▸ Selected excerpt:
▬▬▬

I’ve decided that, in my environment, a stale user is one that hasn’t changed a password for 8 months (6 months since password expired, 2 months for the pasword to expire). So this means that we need to filter for 2 attributes: Created and PasswordLastSet. Or at least if we were in AD we would. In Azure AD / Office 365 we are going to be looking at: CreatedDateTime and LastPasswordChangeDateTime. Unfortunately for us, these attributes are not filterable.

Also, this type of filtering will not work on users that have a password set to never expire.

Finding the stale users

Create the datetime object

First, lets create the right datetime object that is 8 months younger:

$date = (Get-Date).AddMonths(-8)

Get all users (unfortunately)

Then we need to query for all of our users, being careful to return the correct properties.

A quick note on the properties being returned: Get-MgUser works a bit differently than Get-AdUser in that the -Select parameter that is used to define what properties to return is not additive. Meaning that whatever properties you pass to that parameter are the only properties that are returned. I don’t like that. If you agree, check out and respond to the issue I submitted on Github with a possible improvement.

▬▬▬

▸ The data:
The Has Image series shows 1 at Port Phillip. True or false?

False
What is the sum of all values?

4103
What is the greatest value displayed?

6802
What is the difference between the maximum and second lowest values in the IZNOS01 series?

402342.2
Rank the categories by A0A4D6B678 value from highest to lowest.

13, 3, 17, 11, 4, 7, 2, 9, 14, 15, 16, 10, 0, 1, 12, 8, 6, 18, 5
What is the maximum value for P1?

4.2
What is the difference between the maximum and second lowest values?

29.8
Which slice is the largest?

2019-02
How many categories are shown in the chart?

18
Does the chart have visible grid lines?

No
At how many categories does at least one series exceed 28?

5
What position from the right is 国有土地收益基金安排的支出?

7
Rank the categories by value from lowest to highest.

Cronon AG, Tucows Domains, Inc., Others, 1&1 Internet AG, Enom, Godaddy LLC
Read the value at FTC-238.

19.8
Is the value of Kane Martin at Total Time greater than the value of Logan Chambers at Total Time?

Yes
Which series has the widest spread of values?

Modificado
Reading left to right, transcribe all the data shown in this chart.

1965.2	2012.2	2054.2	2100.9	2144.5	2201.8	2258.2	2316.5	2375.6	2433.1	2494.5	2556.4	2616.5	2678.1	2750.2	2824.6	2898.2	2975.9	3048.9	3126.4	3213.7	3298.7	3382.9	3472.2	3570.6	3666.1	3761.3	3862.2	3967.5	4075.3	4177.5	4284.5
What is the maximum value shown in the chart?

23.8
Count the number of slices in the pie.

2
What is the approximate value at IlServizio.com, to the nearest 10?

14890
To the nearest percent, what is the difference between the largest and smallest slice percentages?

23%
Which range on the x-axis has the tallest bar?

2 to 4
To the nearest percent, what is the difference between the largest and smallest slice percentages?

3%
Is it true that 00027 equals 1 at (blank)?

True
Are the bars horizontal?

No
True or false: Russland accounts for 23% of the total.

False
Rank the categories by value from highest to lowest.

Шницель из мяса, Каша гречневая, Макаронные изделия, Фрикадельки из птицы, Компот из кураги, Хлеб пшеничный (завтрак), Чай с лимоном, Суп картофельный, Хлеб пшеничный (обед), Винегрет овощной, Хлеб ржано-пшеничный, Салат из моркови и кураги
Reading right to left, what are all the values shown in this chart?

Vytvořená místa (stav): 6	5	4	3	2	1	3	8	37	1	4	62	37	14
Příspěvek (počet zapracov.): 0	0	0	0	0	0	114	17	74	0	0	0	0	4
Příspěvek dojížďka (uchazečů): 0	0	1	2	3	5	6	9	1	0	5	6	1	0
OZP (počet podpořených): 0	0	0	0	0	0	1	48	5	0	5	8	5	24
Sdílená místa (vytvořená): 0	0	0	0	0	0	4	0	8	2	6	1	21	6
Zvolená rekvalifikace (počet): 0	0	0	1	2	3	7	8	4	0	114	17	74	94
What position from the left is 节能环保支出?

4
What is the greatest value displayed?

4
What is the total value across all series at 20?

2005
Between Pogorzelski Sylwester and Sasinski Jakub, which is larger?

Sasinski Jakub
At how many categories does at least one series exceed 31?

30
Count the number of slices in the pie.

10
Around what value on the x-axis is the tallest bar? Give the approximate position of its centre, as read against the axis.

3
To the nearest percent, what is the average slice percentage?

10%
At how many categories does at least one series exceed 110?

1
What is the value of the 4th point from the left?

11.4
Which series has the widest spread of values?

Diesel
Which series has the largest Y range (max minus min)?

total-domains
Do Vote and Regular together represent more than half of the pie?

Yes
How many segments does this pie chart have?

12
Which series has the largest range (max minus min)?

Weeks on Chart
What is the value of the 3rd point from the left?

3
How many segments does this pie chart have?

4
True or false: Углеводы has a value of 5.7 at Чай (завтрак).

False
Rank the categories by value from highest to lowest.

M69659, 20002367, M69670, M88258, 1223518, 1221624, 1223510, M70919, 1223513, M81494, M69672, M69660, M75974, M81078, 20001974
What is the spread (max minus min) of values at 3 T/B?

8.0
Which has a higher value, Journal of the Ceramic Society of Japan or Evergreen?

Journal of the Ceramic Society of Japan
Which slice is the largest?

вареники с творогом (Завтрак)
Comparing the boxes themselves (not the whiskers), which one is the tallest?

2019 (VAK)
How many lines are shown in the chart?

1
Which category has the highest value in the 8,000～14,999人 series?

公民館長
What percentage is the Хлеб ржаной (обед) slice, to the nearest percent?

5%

▬▬▬

▸ Task brief:
Please rewrite the paragraph beginning "I've decided that" from the text on stale users as a short list, keeping its main facts. The items have nothing to do with the text on stale users.

▸ Response for this exercise:
- A stale user is one who hasn't changed a password in 8 months: 2 months for the password to expire, then 6 months after it expired.
- In AD, this would mean filtering on two attributes, Created and PasswordLastSet.
- In Azure AD / Office 365, the matching attributes are CreatedDateTime and LastPasswordChangeDateTime.
- These attributes are not filterable.